- _PROBLEM TO WORK ON_
From the material below, copy exactly the lines beginning with the one that contains "right shoulder: (315, 216)" and ending with the one that contains "left back paw: (1135, 679)"; the pictures stay out.

☆ ☆ ☆ ☆ ☆ ☆ ☆

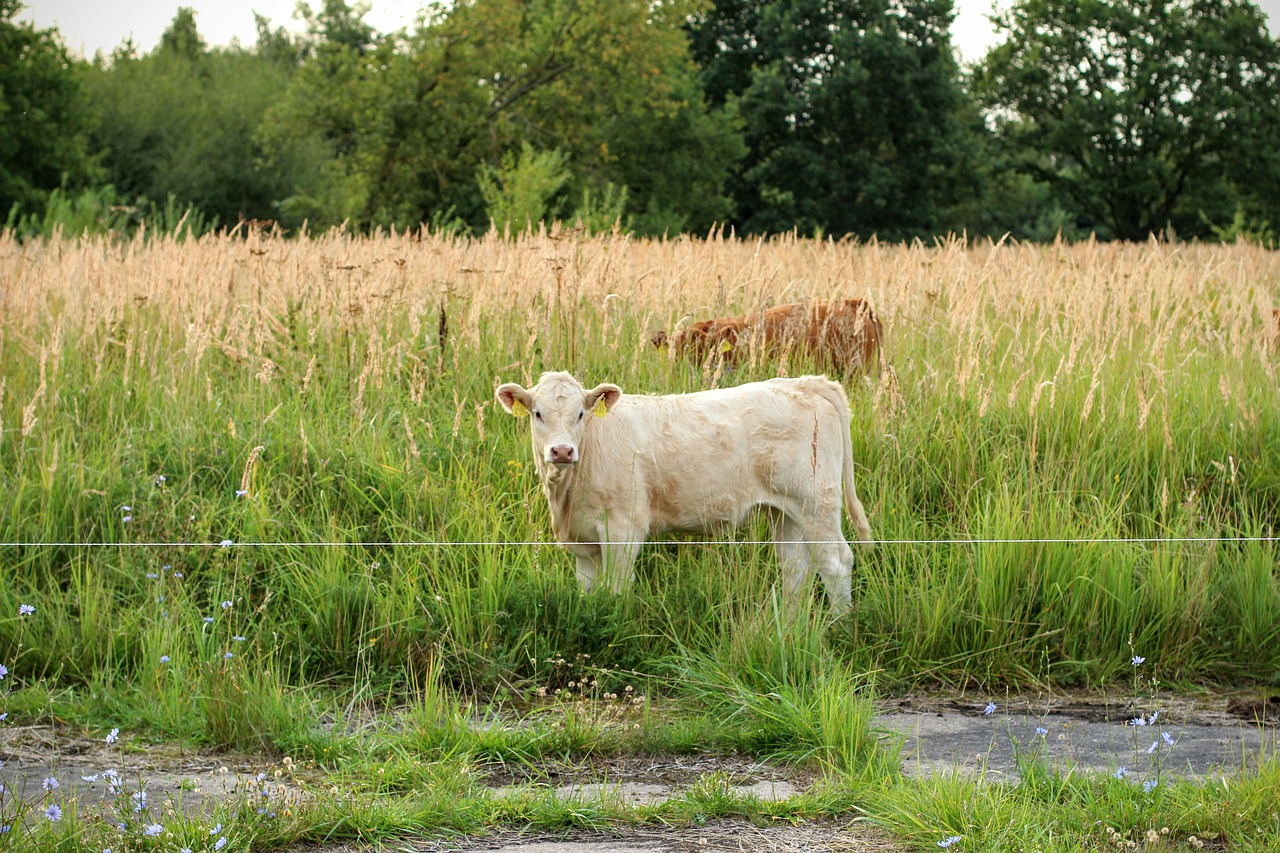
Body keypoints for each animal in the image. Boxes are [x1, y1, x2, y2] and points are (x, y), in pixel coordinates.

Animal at [494, 368, 875, 607]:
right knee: (795, 568)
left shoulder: (624, 529)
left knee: (836, 563)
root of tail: (806, 382)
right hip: (786, 511)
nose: (561, 451)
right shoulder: (582, 541)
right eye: (538, 413)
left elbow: (617, 589)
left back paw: (840, 627)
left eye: (580, 414)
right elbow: (588, 592)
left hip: (817, 503)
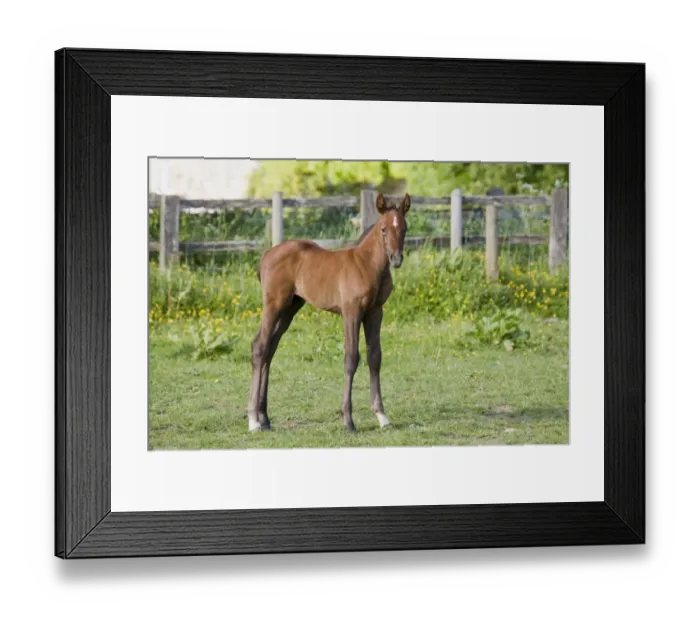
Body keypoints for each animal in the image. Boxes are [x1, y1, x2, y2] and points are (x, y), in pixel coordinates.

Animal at [246, 192, 411, 433]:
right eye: (383, 228)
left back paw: (265, 418)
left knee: (270, 348)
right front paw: (348, 420)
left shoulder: (375, 312)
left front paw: (382, 416)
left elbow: (375, 357)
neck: (367, 265)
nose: (396, 259)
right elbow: (351, 358)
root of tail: (267, 254)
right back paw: (253, 420)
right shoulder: (351, 312)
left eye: (405, 228)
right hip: (274, 304)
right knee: (259, 346)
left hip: (290, 307)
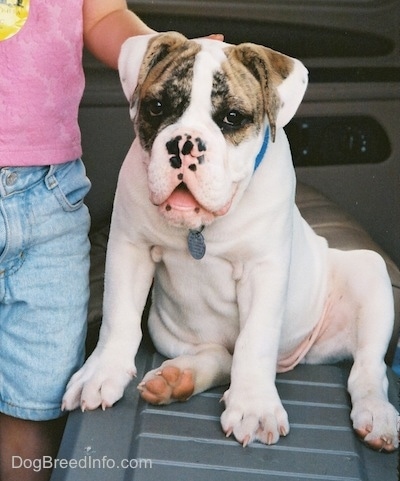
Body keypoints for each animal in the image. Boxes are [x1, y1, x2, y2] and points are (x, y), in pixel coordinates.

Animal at [62, 31, 396, 452]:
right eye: (157, 107)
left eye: (231, 118)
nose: (184, 144)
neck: (201, 227)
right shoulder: (129, 248)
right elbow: (118, 317)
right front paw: (101, 370)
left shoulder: (263, 270)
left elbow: (255, 341)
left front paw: (253, 405)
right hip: (171, 333)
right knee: (220, 356)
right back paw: (180, 377)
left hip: (370, 272)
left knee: (368, 368)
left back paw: (377, 415)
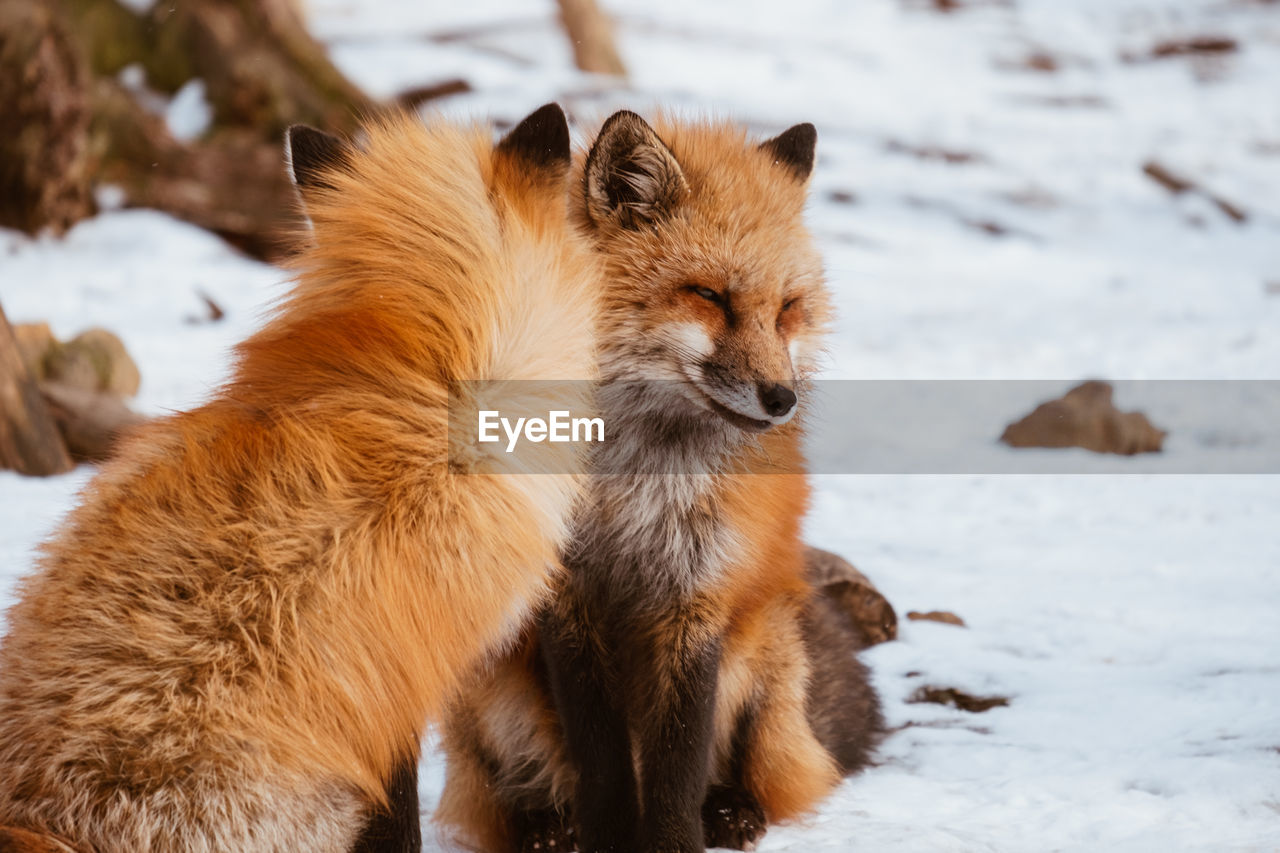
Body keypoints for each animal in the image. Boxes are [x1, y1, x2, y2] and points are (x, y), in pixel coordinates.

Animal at [435, 112, 885, 850]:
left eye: (787, 309)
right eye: (710, 296)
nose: (782, 399)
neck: (635, 486)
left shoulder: (695, 598)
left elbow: (678, 761)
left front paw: (673, 840)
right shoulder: (567, 598)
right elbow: (601, 755)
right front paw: (610, 836)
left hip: (763, 655)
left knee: (767, 776)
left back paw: (733, 812)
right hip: (493, 680)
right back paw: (546, 827)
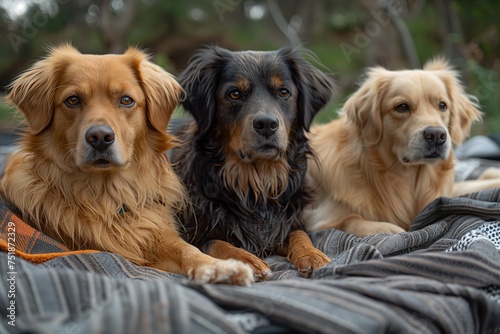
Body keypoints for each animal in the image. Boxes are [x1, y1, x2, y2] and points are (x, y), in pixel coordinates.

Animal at [1, 45, 254, 284]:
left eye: (126, 100)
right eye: (72, 100)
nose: (100, 137)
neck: (105, 196)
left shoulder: (154, 236)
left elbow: (187, 249)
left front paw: (218, 267)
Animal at [172, 45, 336, 280]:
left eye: (284, 92)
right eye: (234, 94)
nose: (266, 124)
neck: (256, 181)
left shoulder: (285, 222)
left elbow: (299, 233)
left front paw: (312, 255)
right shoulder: (189, 232)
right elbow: (216, 242)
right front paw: (246, 259)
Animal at [302, 60, 500, 237]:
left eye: (442, 105)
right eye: (402, 107)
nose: (437, 135)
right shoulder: (315, 216)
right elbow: (349, 219)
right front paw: (387, 229)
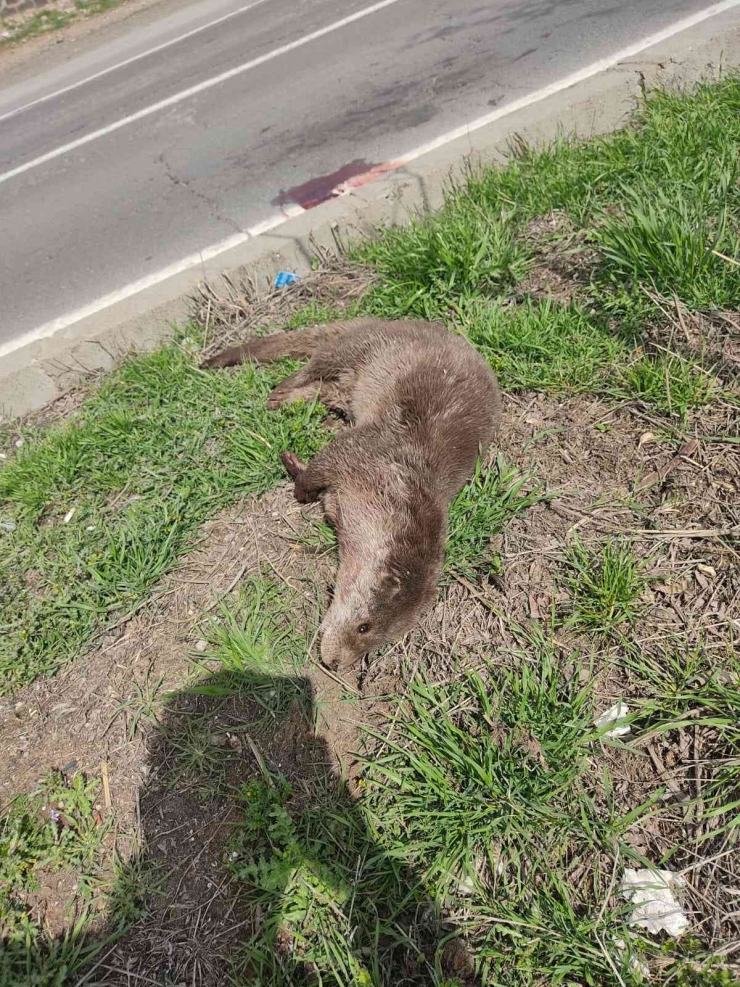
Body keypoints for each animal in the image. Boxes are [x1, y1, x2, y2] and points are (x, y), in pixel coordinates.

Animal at [202, 320, 502, 676]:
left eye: (377, 641)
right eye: (364, 626)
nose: (335, 664)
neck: (393, 483)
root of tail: (389, 321)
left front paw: (292, 464)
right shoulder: (359, 451)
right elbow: (321, 465)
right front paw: (300, 488)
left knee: (324, 388)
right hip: (357, 347)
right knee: (314, 365)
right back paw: (280, 391)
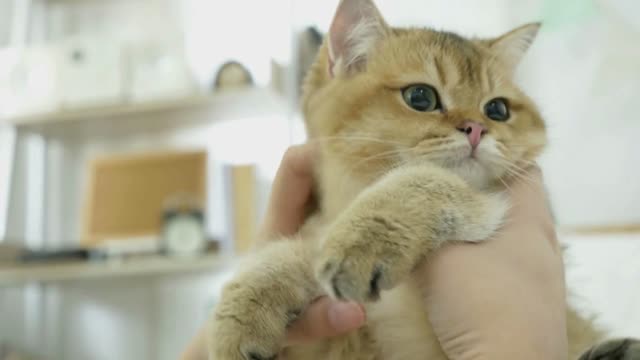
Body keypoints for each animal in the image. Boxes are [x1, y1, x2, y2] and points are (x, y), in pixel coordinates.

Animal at [209, 0, 636, 360]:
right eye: (420, 97)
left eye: (497, 109)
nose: (478, 129)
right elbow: (285, 254)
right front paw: (241, 314)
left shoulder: (491, 202)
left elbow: (421, 180)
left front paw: (364, 241)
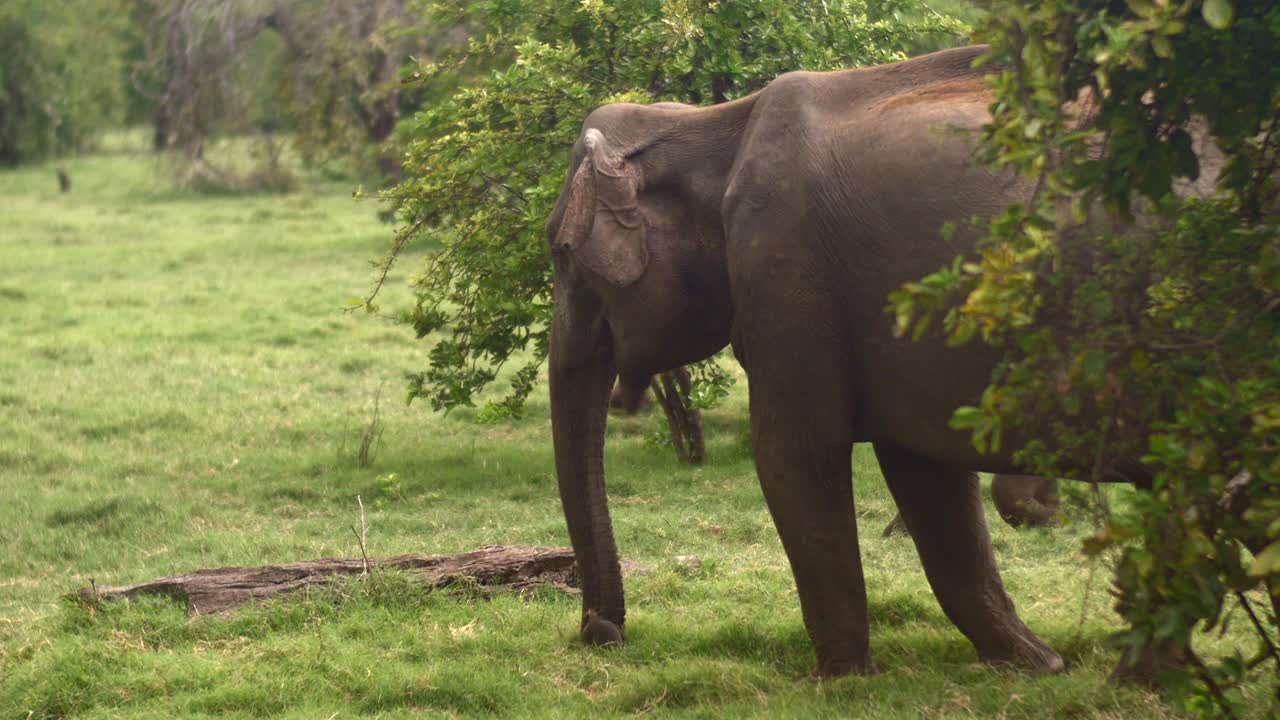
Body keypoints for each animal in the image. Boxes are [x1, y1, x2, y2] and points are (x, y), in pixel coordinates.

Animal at [544, 46, 1223, 678]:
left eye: (563, 253)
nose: (603, 634)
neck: (713, 123)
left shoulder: (786, 267)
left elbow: (796, 455)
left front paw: (841, 679)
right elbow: (927, 477)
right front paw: (1037, 664)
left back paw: (1135, 679)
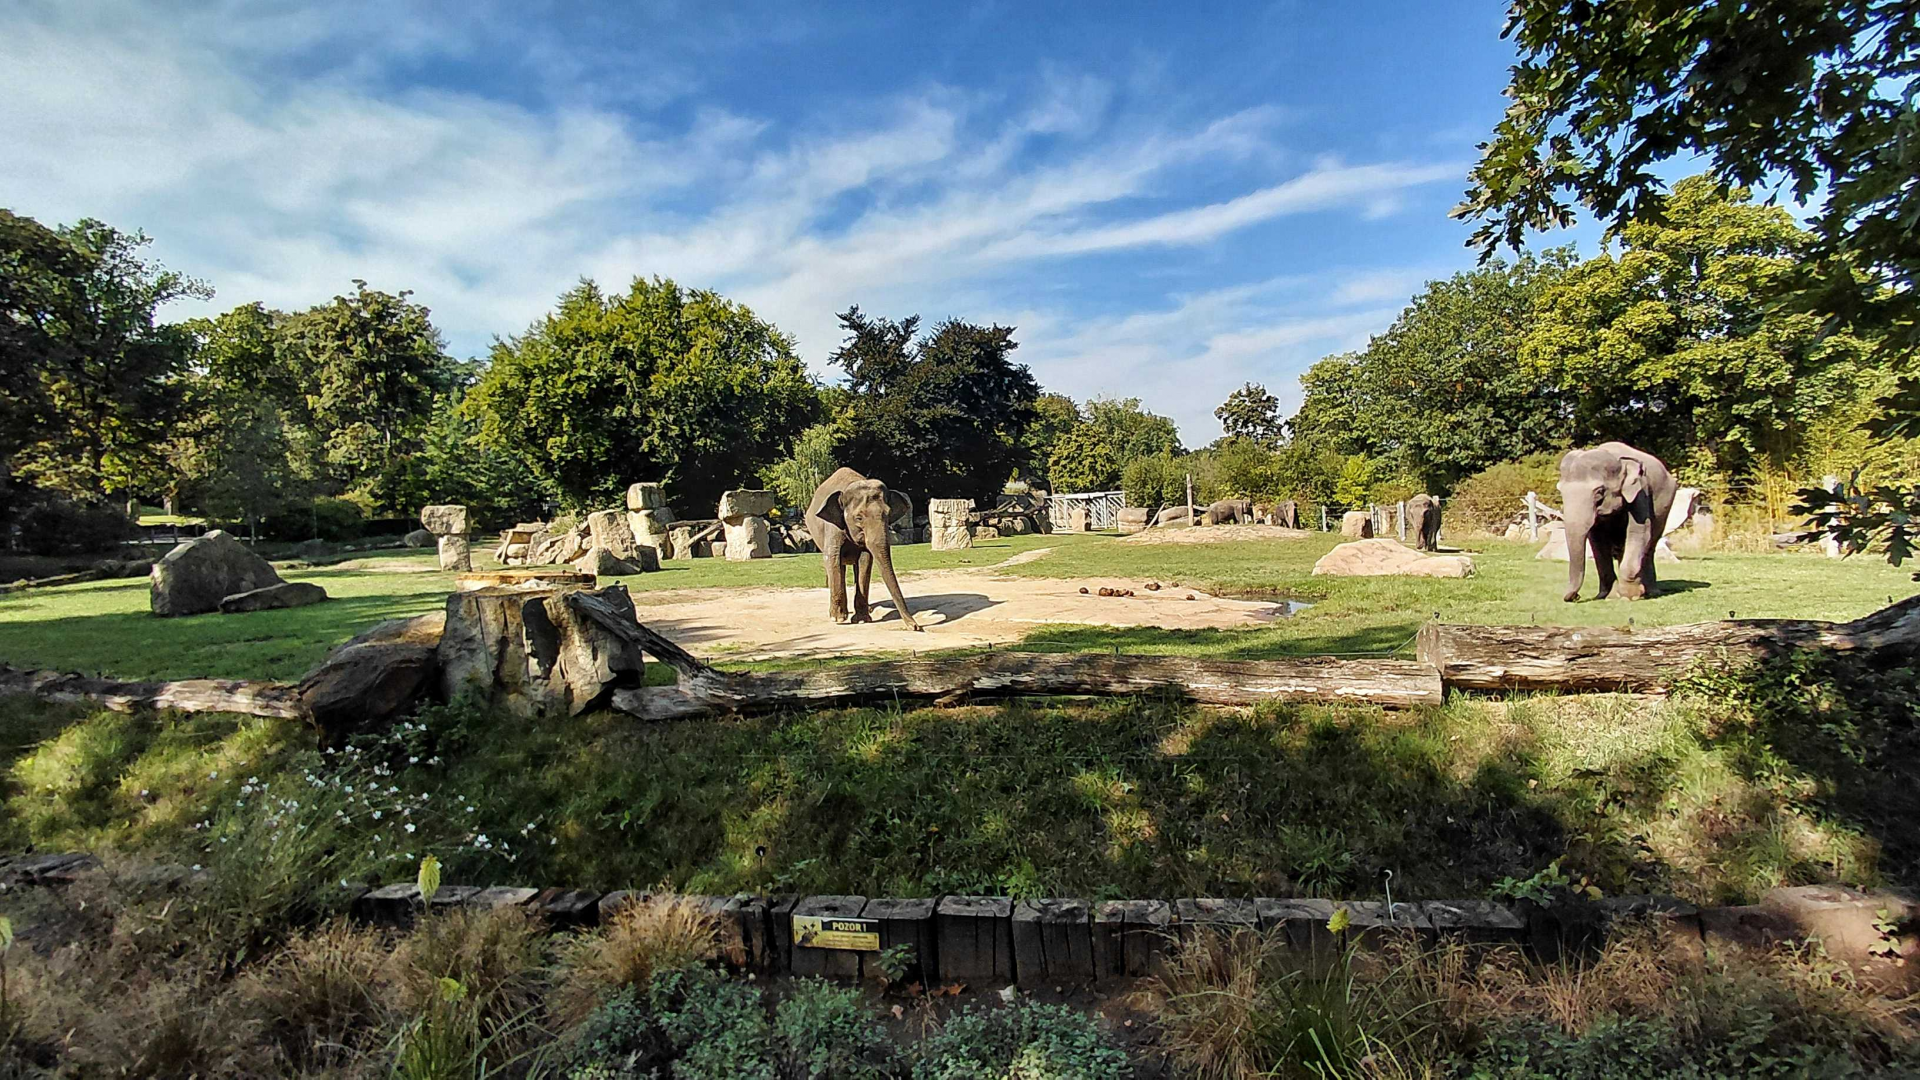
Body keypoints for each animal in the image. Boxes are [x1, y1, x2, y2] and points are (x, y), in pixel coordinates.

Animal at [805, 467, 920, 629]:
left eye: (888, 514)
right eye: (859, 518)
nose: (915, 626)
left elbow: (865, 561)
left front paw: (862, 620)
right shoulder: (832, 527)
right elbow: (832, 558)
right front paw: (838, 619)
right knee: (838, 566)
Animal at [1557, 442, 1677, 602]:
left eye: (1599, 492)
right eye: (1560, 491)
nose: (1576, 596)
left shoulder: (1641, 491)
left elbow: (1639, 532)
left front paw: (1631, 596)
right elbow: (1598, 541)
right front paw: (1608, 596)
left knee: (1650, 545)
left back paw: (1650, 592)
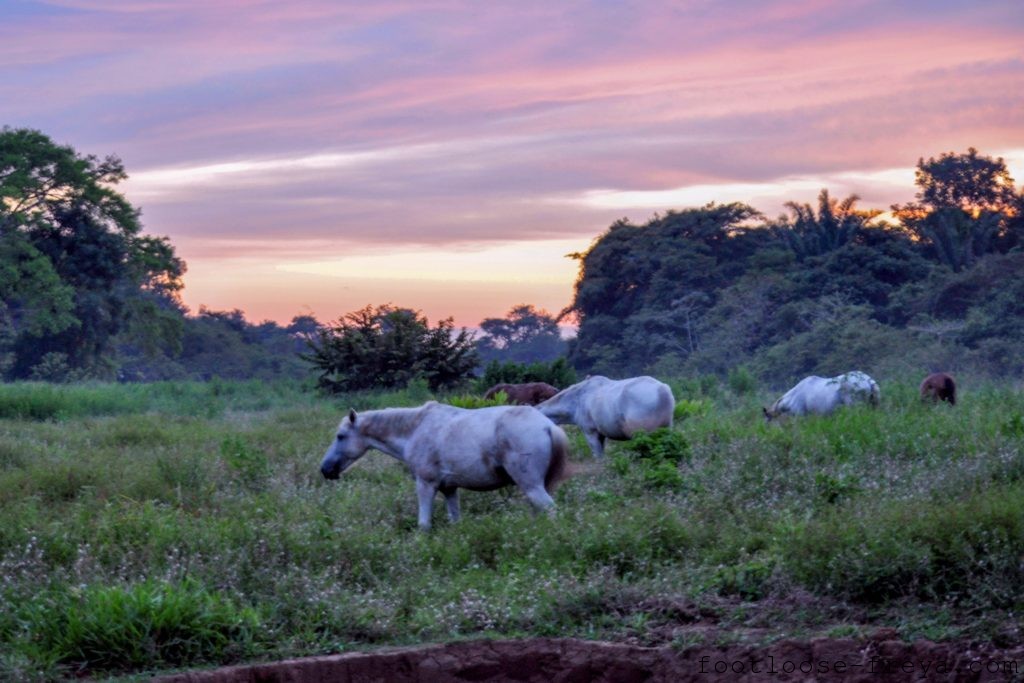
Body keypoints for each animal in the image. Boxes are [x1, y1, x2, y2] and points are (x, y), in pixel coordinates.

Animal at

☆ ☆ ☆ ☆ ☆ ☆ ☆

- _SOLUTION_
right shoulder: (315, 216)
right elbow: (349, 219)
right front paw: (387, 229)
Body keypoints for each animal in the image. Boxes are [x1, y1, x2, y2] and points are (x, y), in pixel coordinates.

Animal at [202, 320, 502, 676]:
left eye: (377, 641)
right eye: (364, 626)
nose: (335, 664)
neck: (393, 483)
root of tail: (389, 321)
left front paw: (292, 464)
right shoulder: (359, 451)
right elbow: (321, 465)
right front paw: (300, 488)
left knee: (324, 388)
right hip: (357, 347)
right knee: (314, 365)
right back paw: (280, 391)
Body keypoints for each animal in the image. Boxes are [x1, y1, x2, y2] and points are (x, y), in pixel coordinates.

Animal at [209, 0, 636, 360]:
right eye: (420, 97)
left eye: (497, 109)
nose: (478, 129)
right elbow: (285, 254)
right front paw: (241, 314)
left shoulder: (491, 202)
left elbow: (421, 180)
left front paw: (364, 241)
Body keypoints for each animal in the image. Boxes are [x1, y1, x2, y2] and points are (x, y), in pixel coordinates.

Animal at [544, 46, 1223, 678]:
left eye: (563, 253)
nose: (603, 634)
neck: (713, 123)
left shoulder: (786, 267)
left elbow: (796, 455)
left front paw: (841, 679)
right elbow: (927, 477)
right front paw: (1037, 664)
left back paw: (1135, 679)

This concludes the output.